- _Problem set_
**A)** Answer these questions using the passage on drug control aid:
(i) What does the report call on governments and donors to divest from?
(ii) What destroys poor farmers' livelihoods?
(iii) Which communities has the global war on drugs particularly impacted?
**B)** From the passage on drug control aid, return the portion starting with "This report follows" and going on through "communities around the world.".

- _Source passage_
——————————
This report follows development aid being spent on narcotics control around the world. It calls on governments and donors to divest from punitive and prohibitionist drug control regimes which undermine their other health and human rights commitments, and invest in programmes which prioritise community, health and justice.
Mass incarceration and overpopulated prisons. Death sentences. Civilians killed during counter-narcotics operations by specialised police units. Poor farmers’ livelihoods destroyed by aerial spraying and other ‘forced eradication’ of crops they keep. Rights violated by forced treatment programmes, discrimination, and barriers to health care. These are among the consequences of the global war on drugs that has particularly impacted poor, marginalised, and racialised communities around the world.
——————————
[Collected data entries]
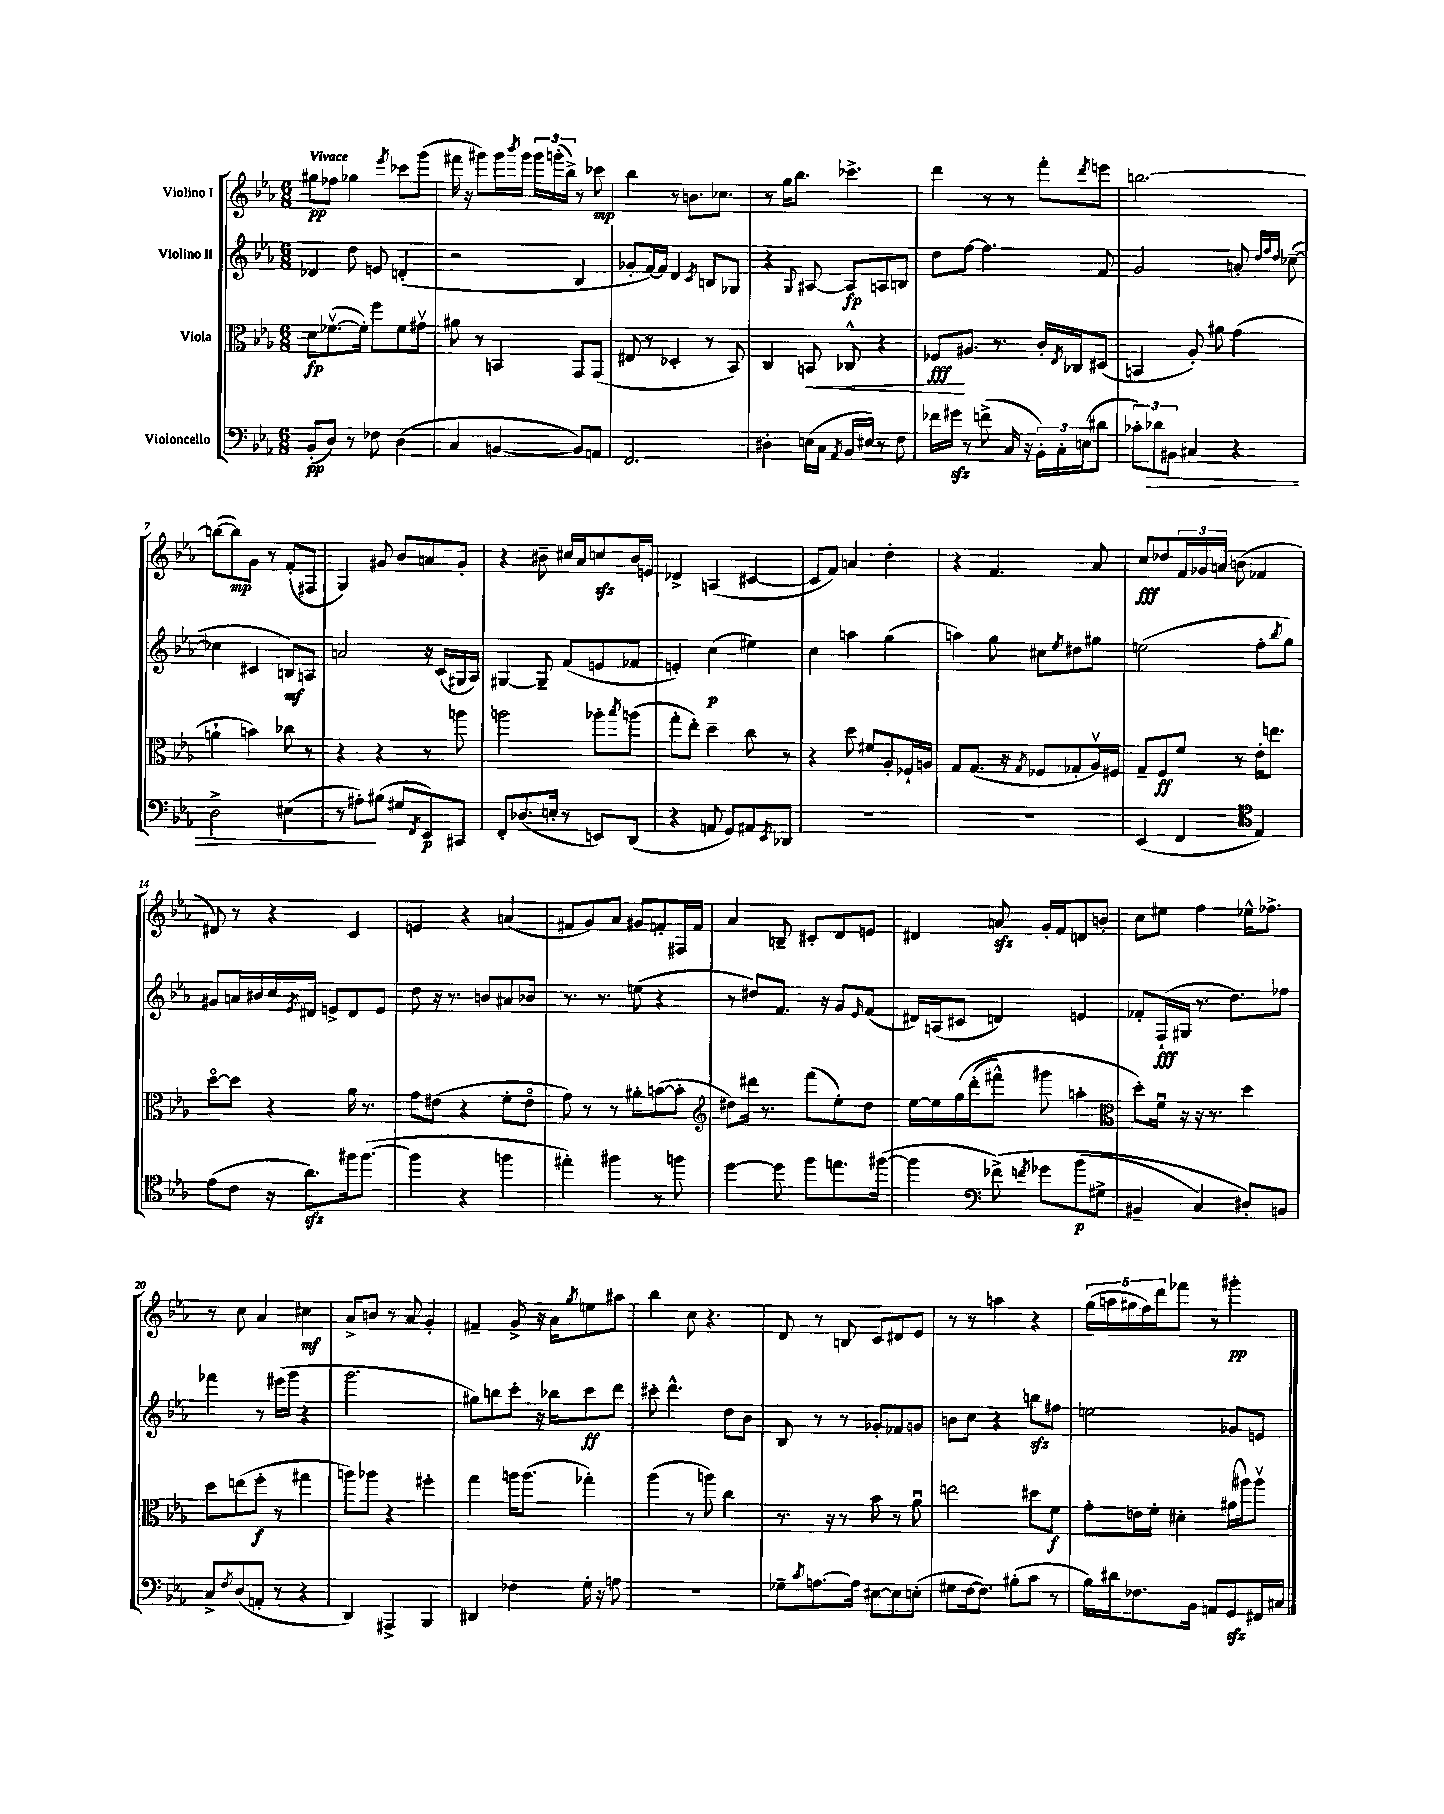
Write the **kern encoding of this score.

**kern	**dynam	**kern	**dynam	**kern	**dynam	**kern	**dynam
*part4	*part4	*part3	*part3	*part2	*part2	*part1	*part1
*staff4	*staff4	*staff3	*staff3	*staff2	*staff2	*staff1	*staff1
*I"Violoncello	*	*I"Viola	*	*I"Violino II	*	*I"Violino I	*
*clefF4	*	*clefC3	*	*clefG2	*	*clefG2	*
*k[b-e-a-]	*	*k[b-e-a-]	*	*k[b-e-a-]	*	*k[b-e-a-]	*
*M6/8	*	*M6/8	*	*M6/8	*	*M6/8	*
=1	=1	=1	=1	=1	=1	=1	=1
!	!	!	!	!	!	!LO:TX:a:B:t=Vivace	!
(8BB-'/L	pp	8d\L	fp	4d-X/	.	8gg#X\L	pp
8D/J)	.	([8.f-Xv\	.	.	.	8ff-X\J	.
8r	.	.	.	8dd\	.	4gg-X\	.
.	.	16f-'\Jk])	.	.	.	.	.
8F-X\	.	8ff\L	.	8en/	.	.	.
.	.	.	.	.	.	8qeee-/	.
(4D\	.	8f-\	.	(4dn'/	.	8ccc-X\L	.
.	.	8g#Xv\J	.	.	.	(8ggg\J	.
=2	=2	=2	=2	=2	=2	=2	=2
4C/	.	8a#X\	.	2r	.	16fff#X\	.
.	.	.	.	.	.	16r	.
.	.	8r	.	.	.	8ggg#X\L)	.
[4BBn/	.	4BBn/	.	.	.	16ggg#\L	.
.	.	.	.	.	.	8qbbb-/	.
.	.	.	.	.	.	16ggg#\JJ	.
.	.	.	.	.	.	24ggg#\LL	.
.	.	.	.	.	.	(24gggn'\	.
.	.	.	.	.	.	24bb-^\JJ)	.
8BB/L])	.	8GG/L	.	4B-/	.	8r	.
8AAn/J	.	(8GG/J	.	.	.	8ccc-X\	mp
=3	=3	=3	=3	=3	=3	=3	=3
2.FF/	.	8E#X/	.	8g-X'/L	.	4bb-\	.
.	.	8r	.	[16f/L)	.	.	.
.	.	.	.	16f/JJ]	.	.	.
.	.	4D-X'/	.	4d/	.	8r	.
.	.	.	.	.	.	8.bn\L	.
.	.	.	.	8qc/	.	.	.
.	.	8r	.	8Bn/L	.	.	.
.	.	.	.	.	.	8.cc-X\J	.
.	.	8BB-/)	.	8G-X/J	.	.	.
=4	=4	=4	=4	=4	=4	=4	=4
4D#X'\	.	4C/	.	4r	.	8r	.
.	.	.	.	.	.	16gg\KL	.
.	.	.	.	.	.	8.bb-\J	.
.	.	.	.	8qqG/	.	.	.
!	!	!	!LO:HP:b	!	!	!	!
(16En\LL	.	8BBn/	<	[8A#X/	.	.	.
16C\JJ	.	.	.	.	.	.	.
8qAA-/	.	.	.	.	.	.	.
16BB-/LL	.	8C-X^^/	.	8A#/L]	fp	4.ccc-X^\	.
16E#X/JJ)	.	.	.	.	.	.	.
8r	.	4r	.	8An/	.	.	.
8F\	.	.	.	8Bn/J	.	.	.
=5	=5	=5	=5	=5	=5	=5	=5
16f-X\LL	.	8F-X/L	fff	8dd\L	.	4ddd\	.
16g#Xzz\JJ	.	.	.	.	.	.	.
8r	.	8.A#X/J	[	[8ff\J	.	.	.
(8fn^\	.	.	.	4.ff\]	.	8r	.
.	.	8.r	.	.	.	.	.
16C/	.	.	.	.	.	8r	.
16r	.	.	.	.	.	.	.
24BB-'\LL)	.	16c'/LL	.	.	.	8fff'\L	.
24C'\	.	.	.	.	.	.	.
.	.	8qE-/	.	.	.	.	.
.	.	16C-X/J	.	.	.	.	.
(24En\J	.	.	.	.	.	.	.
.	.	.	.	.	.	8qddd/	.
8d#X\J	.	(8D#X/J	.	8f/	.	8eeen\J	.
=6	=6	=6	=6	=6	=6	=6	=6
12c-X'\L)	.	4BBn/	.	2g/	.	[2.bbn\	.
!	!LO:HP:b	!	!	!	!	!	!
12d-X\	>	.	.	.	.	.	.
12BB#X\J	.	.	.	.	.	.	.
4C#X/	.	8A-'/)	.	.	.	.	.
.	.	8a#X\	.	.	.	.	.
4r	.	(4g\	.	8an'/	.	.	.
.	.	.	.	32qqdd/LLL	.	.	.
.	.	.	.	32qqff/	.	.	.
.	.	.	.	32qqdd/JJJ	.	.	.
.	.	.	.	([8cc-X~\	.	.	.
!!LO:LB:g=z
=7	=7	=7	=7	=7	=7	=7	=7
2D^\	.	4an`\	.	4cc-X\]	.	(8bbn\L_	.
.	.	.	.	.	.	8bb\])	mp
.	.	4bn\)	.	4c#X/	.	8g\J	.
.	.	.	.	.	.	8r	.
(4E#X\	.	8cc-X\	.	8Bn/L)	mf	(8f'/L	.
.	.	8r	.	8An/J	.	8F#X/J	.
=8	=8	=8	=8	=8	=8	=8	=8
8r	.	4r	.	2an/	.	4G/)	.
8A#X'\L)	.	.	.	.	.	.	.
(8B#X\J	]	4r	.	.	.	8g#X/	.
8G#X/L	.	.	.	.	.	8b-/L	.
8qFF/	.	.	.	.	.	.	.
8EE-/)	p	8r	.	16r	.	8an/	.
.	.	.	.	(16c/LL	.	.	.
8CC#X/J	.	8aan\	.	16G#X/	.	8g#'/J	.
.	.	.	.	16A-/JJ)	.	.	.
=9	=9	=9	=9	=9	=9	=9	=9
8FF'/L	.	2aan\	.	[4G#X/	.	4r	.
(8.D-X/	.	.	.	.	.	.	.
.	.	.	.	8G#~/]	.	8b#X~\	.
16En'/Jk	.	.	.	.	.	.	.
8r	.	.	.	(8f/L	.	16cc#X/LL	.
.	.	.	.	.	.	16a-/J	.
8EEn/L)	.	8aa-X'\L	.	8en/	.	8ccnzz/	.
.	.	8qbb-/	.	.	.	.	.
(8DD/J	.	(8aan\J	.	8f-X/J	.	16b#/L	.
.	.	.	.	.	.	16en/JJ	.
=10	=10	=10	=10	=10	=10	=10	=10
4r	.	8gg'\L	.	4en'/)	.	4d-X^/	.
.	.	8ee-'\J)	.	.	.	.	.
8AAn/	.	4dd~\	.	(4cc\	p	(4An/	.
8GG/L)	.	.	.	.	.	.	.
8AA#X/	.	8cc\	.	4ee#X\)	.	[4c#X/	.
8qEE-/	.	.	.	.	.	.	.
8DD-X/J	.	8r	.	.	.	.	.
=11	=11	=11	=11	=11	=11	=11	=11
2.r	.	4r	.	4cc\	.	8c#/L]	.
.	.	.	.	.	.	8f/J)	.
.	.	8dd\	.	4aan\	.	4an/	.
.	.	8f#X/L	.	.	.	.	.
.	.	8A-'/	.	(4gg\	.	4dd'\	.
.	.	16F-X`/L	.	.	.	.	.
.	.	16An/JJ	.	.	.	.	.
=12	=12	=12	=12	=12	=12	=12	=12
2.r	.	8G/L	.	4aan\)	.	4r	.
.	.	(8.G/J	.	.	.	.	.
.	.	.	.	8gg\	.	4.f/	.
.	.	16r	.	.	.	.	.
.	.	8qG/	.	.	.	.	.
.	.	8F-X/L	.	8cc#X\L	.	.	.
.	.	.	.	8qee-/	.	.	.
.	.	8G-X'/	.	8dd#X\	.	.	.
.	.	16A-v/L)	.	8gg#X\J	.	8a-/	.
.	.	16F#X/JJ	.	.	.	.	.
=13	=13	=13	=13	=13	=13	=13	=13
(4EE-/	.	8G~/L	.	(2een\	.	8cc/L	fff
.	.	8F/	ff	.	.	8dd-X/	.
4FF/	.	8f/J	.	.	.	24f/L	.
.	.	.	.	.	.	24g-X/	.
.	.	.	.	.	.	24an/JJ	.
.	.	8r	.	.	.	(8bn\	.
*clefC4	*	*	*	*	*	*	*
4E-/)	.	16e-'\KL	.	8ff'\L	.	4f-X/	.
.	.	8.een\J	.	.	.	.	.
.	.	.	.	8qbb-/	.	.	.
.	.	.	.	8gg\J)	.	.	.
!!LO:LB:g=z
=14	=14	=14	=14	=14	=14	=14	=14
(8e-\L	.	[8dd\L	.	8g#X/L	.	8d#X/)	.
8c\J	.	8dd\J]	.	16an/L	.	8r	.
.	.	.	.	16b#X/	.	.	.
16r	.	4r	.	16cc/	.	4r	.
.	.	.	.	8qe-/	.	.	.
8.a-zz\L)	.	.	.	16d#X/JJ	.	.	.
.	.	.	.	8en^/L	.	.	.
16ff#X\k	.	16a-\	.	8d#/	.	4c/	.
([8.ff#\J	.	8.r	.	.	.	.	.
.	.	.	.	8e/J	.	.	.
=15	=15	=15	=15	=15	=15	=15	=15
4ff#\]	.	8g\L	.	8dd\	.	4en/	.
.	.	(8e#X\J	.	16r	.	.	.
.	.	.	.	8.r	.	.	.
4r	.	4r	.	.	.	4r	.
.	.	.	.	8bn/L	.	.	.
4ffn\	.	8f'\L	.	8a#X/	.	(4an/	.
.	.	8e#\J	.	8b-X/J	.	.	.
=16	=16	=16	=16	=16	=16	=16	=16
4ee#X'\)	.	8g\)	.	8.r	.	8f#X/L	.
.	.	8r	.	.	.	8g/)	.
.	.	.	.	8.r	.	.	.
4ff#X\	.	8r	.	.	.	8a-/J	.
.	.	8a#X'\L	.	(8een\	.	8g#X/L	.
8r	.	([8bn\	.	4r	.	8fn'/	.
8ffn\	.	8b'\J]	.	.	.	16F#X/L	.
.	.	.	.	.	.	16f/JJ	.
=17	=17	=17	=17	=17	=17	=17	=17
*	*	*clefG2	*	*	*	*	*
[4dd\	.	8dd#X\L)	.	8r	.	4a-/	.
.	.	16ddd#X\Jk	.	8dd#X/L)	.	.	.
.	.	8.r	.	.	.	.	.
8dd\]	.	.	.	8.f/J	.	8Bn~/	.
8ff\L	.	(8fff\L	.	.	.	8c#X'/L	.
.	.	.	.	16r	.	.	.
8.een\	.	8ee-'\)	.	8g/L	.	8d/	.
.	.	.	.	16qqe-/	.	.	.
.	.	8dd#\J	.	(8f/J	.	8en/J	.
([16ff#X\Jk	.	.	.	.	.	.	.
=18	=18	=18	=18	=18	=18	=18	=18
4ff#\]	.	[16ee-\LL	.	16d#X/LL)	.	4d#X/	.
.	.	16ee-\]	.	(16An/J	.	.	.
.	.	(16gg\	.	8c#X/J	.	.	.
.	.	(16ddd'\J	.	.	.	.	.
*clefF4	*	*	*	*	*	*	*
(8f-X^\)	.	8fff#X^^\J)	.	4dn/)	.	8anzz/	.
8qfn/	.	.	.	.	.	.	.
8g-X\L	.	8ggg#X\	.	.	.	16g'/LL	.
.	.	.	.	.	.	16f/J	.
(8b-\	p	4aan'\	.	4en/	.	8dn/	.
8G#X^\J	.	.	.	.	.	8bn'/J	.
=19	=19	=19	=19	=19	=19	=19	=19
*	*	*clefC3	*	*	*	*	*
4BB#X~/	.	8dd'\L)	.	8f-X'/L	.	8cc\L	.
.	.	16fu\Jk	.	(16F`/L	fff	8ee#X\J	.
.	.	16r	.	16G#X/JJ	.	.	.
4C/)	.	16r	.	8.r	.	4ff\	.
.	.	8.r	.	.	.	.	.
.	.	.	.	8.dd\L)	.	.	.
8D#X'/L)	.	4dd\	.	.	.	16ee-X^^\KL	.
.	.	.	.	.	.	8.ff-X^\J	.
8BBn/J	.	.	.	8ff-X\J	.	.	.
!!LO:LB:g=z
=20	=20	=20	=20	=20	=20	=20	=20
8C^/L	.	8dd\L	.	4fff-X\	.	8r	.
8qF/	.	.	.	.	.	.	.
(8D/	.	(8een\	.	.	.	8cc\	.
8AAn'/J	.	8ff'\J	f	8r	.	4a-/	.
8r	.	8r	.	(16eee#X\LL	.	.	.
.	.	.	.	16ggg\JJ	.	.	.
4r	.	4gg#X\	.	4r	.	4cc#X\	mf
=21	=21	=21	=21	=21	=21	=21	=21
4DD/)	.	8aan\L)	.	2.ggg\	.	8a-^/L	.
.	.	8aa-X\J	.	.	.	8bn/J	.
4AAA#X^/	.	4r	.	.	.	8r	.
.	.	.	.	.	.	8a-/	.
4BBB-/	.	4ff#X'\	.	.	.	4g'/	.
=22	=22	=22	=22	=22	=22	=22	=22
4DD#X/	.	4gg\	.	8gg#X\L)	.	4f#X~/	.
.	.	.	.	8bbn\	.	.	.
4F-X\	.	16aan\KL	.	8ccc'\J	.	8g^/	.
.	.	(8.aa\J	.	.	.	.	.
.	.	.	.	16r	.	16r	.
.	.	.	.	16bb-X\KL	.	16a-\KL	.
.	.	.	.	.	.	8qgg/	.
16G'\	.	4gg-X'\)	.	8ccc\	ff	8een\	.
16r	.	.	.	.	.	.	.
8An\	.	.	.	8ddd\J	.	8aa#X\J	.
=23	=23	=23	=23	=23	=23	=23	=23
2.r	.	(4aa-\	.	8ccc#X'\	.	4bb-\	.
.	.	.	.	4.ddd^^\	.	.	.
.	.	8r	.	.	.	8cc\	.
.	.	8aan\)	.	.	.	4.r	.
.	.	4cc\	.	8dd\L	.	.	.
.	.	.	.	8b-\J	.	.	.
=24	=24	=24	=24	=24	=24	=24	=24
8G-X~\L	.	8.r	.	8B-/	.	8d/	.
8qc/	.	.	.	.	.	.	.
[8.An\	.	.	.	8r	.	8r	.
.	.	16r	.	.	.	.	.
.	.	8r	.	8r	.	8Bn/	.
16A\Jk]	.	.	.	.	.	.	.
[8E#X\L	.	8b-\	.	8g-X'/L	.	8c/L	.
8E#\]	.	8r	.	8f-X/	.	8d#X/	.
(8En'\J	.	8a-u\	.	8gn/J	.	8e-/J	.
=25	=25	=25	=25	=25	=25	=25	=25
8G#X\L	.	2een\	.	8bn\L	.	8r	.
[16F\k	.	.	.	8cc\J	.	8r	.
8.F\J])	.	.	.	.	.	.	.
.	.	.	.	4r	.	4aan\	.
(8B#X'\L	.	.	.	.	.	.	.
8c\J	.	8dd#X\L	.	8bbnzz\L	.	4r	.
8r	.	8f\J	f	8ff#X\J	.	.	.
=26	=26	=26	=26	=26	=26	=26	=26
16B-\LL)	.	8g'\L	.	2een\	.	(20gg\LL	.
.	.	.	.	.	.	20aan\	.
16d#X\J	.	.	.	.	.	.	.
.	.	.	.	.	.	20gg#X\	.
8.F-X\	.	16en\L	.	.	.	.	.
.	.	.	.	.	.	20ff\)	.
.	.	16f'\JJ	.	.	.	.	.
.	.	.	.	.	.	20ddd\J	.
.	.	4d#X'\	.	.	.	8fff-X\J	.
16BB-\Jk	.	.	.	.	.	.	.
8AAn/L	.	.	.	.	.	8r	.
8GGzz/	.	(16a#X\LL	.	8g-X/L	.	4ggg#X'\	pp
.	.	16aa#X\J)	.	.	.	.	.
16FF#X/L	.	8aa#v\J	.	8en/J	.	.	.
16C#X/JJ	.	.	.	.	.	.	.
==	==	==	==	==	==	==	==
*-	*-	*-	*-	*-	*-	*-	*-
——————————
- _Outputs by task_
**A)**
(i) Punitive and prohibitionist drug control regimes that undermine their other health and human rights commitments.
(ii) Aerial spraying and other "forced eradication" of the crops they keep.
(iii) Poor, marginalised, and racialised communities around the world.

**B)**
This report follows development aid being spent on narcotics control around the world. It calls on governments and donors to divest from punitive and prohibitionist drug control regimes which undermine their other health and human rights commitments, and invest in programmes which prioritise community, health and justice.
Mass incarceration and overpopulated prisons. Death sentences. Civilians killed during counter-narcotics operations by specialised police units. Poor farmers’ livelihoods destroyed by aerial spraying and other ‘forced eradication’ of crops they keep. Rights violated by forced treatment programmes, discrimination, and barriers to health care. These are among the consequences of the global war on drugs that has particularly impacted poor, marginalised, and racialised communities around the world.